Gliese 536 b

Discovery
- Discovered by: Suárez Mascareño et al.
- Discovery date: Nov. 2016
- Detection method: Radial Velocity

Orbital characteristics
- Semi-major axis: 0.067±0.01 AU
- Eccentricity: 0.119+0.125 −0.032
- Orbital period (sidereal): 8.708+0.002 −0.001 d
- Time of periastron: 2451410.730
- Argument of periastron: 19.2+36.9 −42.8
- Semi-amplitude: 3.12+0.36 −0.19
- Star: Gliese 536

Physical characteristics
- Mass: 6.52+0.69 −0.40 M_{🜨}

= Gliese 536 b =

Super-Earth orbiting the red dwarf star GJ 536

Gliese 536 b also known as GJ 536 b is a nearby Super-Earth sized exoplanet orbiting interior to the circumstellar habitable zone of the red dwarf (M1) star Gliese 536 every 8.7 days. Due to its short orbital period it could help with future studies of biological activity on exoplanets.
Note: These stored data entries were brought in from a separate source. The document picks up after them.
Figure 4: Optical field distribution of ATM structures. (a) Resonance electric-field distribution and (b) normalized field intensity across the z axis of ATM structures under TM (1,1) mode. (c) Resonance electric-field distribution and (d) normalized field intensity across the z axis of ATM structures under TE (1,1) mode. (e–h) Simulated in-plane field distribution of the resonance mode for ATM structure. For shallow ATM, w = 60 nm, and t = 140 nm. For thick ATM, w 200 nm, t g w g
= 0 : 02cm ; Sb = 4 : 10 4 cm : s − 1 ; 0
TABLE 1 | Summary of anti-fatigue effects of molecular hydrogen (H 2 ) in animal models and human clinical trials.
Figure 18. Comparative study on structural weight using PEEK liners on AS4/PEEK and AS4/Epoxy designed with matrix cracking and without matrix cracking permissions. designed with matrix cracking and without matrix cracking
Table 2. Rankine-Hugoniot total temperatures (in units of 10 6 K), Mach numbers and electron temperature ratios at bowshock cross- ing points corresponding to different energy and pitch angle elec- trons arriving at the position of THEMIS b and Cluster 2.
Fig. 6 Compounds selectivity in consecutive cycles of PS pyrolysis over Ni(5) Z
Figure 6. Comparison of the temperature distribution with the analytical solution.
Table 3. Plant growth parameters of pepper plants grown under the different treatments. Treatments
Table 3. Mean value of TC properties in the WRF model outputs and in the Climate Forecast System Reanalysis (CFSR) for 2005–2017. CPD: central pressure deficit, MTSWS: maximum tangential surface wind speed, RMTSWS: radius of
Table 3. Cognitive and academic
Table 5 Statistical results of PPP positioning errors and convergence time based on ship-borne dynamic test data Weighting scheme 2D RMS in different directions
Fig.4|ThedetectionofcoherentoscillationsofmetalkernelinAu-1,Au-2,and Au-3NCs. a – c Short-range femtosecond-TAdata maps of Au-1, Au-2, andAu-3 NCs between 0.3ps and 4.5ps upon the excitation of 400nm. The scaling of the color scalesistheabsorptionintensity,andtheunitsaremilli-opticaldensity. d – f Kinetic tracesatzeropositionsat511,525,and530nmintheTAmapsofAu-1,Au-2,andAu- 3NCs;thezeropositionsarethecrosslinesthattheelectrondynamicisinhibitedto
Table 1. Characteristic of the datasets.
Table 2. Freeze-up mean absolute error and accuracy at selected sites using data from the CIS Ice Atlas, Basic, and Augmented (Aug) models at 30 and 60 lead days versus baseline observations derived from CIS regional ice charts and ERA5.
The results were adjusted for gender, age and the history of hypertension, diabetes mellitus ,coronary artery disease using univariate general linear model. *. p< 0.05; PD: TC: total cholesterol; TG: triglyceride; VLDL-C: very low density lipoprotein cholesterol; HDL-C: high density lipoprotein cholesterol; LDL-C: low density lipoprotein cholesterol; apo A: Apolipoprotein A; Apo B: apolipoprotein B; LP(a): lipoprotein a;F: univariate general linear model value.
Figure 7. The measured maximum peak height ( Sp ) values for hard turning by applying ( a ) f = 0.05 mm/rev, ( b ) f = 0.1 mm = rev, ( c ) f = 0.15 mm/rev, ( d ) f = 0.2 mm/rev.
This exoplanet is given the title Super-Earth due to its immense size which is more than five times greater than the Earth. Like many other rocky exoplanets, Gliese 536 b should be part of a large planetary group. Astronomers are still in search of other planets that are in orbit of star Gliese 536. But this planet is hotter than Venus, and although the planet is hotter than it, it may be similar to Venus.